Uw medicatie vindt u hier
➔ Medicijnen voor ontspanning en zenuwversterkingZiekten
De levenslange ontwikkeling van menselijke witte stof wordt gekenmerkt door ups en downs. In de kindertijd en adolescentie neemt hun volume relatief gelijkmatig toe. Het neemt nog steeds toe tot de leeftijd van 40 tot 50 jaar. Maar dan wordt de witte stof min of meer langzaam weer verminderd.
Dienovereenkomstig nemen de mentale prestaties geleidelijk af. De informatiestroom tussen de afzonderlijke hersenregio's komt tot stilstand doordat het aantal met myeline beklede zenuwvezels afneemt. Er is onderzoek dat aantoont dat de totale lengte van gemyeliniseerde vezels in een persoon rond de 149.000 kilometer is op de leeftijd van 20 jaar, maar vervolgens afneemt tot ongeveer 82.000 kilometer op de leeftijd van 80 jaar.
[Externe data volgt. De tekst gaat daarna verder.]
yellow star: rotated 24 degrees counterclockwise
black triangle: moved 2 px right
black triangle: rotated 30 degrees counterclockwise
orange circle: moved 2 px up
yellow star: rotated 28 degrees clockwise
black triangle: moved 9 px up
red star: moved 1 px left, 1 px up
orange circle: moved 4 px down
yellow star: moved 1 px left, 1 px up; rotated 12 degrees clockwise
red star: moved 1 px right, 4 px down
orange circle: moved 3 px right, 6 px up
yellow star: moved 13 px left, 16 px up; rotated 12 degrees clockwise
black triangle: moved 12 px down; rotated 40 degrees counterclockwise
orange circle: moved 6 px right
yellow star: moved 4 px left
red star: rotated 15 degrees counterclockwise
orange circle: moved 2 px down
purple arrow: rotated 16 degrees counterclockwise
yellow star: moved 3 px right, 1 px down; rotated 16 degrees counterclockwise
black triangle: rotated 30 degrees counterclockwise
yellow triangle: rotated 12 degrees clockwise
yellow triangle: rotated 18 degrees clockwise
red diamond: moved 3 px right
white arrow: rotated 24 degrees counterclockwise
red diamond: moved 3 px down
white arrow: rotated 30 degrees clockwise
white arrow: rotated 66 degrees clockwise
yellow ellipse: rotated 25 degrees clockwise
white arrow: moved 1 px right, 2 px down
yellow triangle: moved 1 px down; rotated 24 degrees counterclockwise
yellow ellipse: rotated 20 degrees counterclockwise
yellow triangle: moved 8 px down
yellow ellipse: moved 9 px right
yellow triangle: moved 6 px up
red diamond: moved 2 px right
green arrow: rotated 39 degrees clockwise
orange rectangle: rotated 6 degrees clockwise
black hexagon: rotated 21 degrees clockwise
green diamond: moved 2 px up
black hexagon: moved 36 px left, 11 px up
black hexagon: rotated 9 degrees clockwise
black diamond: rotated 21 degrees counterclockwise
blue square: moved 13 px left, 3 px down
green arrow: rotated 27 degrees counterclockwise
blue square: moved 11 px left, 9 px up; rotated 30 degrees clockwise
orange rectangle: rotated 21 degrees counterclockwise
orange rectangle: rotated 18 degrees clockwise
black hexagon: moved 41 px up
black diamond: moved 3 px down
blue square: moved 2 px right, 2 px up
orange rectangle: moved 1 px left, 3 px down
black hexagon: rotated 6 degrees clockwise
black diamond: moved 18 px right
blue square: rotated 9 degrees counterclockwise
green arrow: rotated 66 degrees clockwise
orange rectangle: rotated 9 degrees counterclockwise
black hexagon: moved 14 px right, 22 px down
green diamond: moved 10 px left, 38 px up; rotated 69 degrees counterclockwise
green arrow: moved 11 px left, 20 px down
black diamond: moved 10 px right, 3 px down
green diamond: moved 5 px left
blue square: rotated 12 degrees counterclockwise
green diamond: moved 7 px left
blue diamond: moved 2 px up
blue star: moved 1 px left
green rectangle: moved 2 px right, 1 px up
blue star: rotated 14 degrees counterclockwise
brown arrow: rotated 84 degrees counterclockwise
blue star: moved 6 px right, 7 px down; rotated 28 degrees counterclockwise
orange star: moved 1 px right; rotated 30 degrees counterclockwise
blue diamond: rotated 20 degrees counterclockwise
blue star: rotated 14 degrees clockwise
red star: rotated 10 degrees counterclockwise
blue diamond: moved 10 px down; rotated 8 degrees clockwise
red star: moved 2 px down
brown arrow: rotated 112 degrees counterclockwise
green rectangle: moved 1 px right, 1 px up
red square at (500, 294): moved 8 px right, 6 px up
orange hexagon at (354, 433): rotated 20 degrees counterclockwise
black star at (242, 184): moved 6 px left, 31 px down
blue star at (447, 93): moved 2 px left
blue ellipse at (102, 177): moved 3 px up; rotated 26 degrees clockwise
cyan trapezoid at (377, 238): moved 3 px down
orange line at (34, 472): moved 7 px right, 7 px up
Dit hoeft echter niet te betekenen dat ouderen hun opgedane kennis verliezen. Het blijft meestal tot op hoge leeftijd in goede staat. De hersenen hebben het vermogen om bepaalde tekorten zelf te compenseren.
Een zinvol experiment met jongere en oudere proefpersonen toonde aan dat de reacties in het motorische gebied afnemen met de leeftijd. De onderzoekers vermoedden echter dat de strategie van de hersenen achter deze verhoogde reactiedrempel was om overhaaste en dus mogelijk onjuiste reacties te vermijden. De oudere proefpersonen reageerden zelfs langzamer dan de jongeren, maar hadden ook een lager foutenpercentage. Ook bleek dat oudere mensen, ondanks hun tekort aan witte stof, bepaalde hersengebieden beter kunnen activeren dan jongere mensen.